Description
The (ECMAScript) regular expression [\W\D]
describes a character class that matches the union of (a) all non-alphanumeric characters and (b) all non-digits. So effectively, should be equivalent to [\D]
and thus match all non-digits. However, Boost.Regex actually matches only non-alphanumeric characters.
Test case:
#include <iostream>
#include <boost/regex.hpp>
using namespace boost;
int main()
{
regex re(R"([\W\D])");
std::cout << "matches alphabetic: " << regex_match("a", re) << '\n'
<< "matches digit: " << regex_match("0", re) << '\n'
<< "matches non-alphanumeric: " << regex_match(".", re);
return 0;
}
https://godbolt.org/z/jPf79j5nr
This prints:
matches alphabetic: 0
matches digit: 0
matches non-alphanumeric: 1
But it should print:
matches alphabetic: 1
matches digit: 0
matches non-alphanumeric: 1
I think the problem lies here:
regex/include/boost/regex/v5/basic_regex_creator.hpp
Lines 106 to 110 in 3593750
The negated character classes are bitwise or'ed, but De Morgan's law says that (not w) or (not d) = not (w and d)
, so the bit masks should really be bitwise and'ed.

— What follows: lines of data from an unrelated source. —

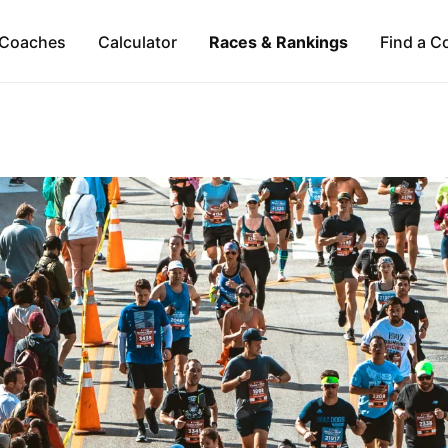
Coaches
Calculator
Races & Rankings
Find a C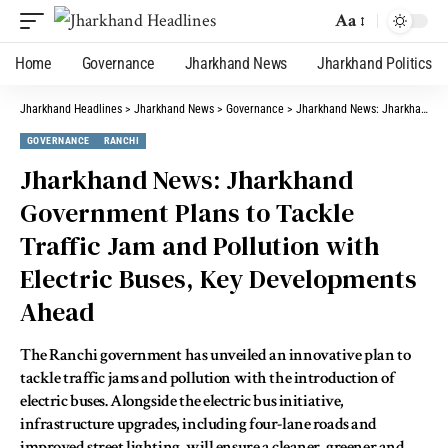
Aa
Home
Governance
Jharkhand News
Jharkhand Politics
Jharkhand Headlines
>
Jharkhand News
>
Governance
>
Jharkhand News: Jharkhand Government Plans to Tackle Traffic Jam and Pollution with Electric Buses, Key Developments Ahead
GOVERNANCE
RANCHI
Jharkhand News: Jharkhand
Government Plans to Tackle
Traffic Jam and Pollution with
Electric Buses, Key Developments
Ahead
The Ranchi government has unveiled an innovative plan to
tackle traffic jams and pollution with the introduction of
electric buses. Alongside the electric bus initiative,
infrastructure upgrades, including four-lane roads and
improved street lighting, will ensure a cleaner, greener and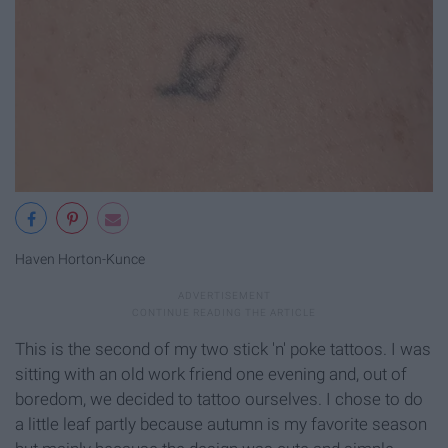
Haven Horton-Kunce
This is the second of my two stick 'n' poke tattoos. I was
sitting with an old work friend one evening and, out of
boredom, we decided to tattoo ourselves. I chose to do
a little leaf partly because autumn is my favorite season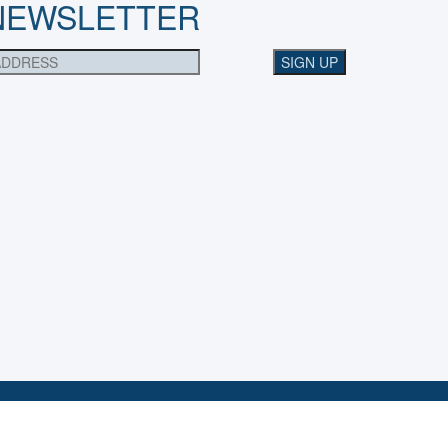
NEWSLETTER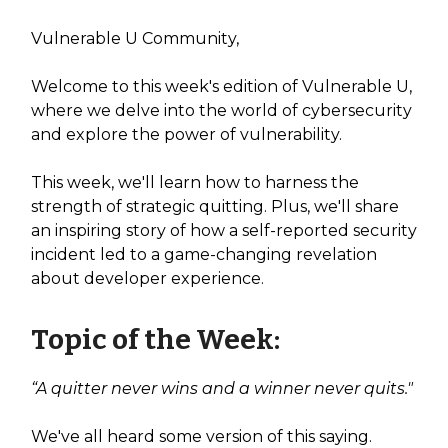
Vulnerable U Community,
Welcome to this week's edition of Vulnerable U,
where we delve into the world of cybersecurity
and explore the power of vulnerability.
This week, we'll learn how to harness the
strength of strategic quitting. Plus, we'll share
an inspiring story of how a self-reported security
incident led to a game-changing revelation
about developer experience.
Topic of the Week:
“A quitter never wins and a winner never quits."
We've all heard some version of this saying.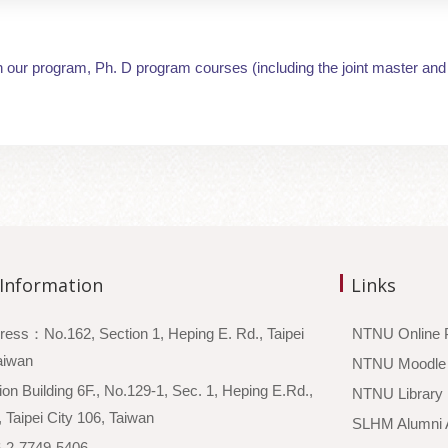
n our program, Ph. D program courses (including the joint master and
 Information
Links
ress：No.162, Section 1, Heping E. Rd., Taipei
NTNU Online 
 Taiwan
NTNU Moodle
n Building 6F., No.129-1, Sec. 1, Heping E.Rd.,
NTNU Library
, Taipei City 106, Taiwan
SLHM Alumni A
2-7749-5406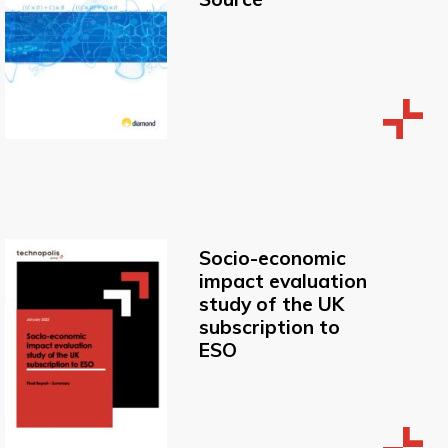
Socio-economic
impact evaluation
study of the UK
subscription to
ESO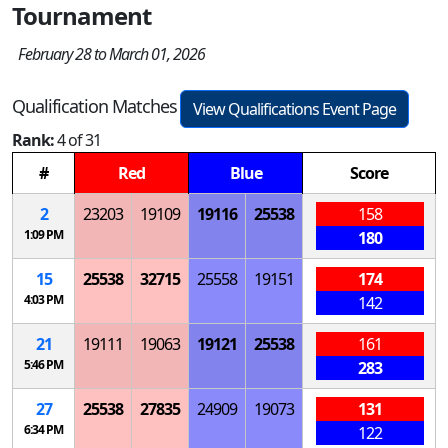
Tournament
February 28 to March 01, 2026
Qualification Matches
View Qualifications Event Page
Rank:
4 of 31
#
Red
Blue
Score
2
23203
19109
19116
25538
158
1:09 PM
180
15
25538
32715
25558
19151
174
4:03 PM
142
21
19111
19063
19121
25538
161
5:46 PM
283
27
25538
27835
24909
19073
131
6:34 PM
122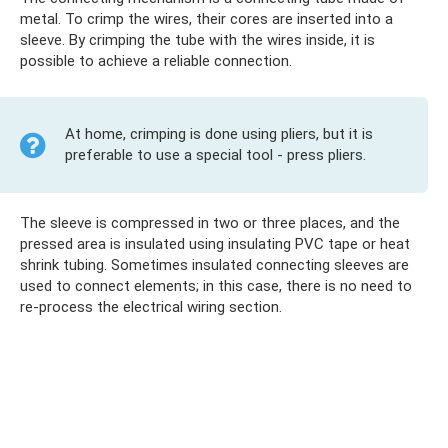
metal. To crimp the wires, their cores are inserted into a
sleeve. By crimping the tube with the wires inside, it is
possible to achieve a reliable connection.
At home, crimping is done using pliers, but it is
preferable to use a special tool - press pliers.
The sleeve is compressed in two or three places, and the
pressed area is insulated using insulating PVC tape or heat
shrink tubing. Sometimes insulated connecting sleeves are
used to connect elements; in this case, there is no need to
re-process the electrical wiring section.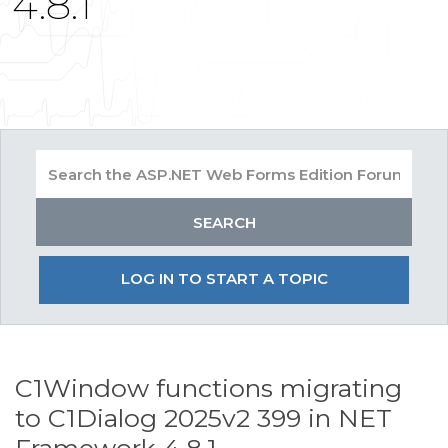
4.8.1
LOG IN TO START A TOPIC
C1Window functions migrating
to C1Dialog 2025v2 399 in NET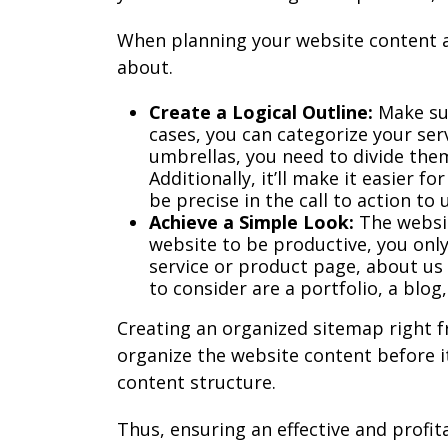
When planning your website content a
about.
Create a Logical Outline:
Make sur
cases, you can categorize your serv
umbrellas, you need to divide them
Additionally, it’ll make it easier f
be precise in the call to action to 
Achieve a Simple Look:
The websit
website to be productive, you onl
service or product page, about us
to consider are a portfolio, a blog
Creating an organized sitemap right f
organize the website content before i
content structure.
Thus, ensuring an effective and profit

But bitwise and'ing would be problematic as well, because no requirement is placed on traits classes that and'ing the character class bit masks corresponds to the intersection of the character classes. I guess and'ing will probably still work for traits classes provided by Boost.Regex (although I haven't checked that), but it's not guaranteed to do the right thing for user-provided traits classes.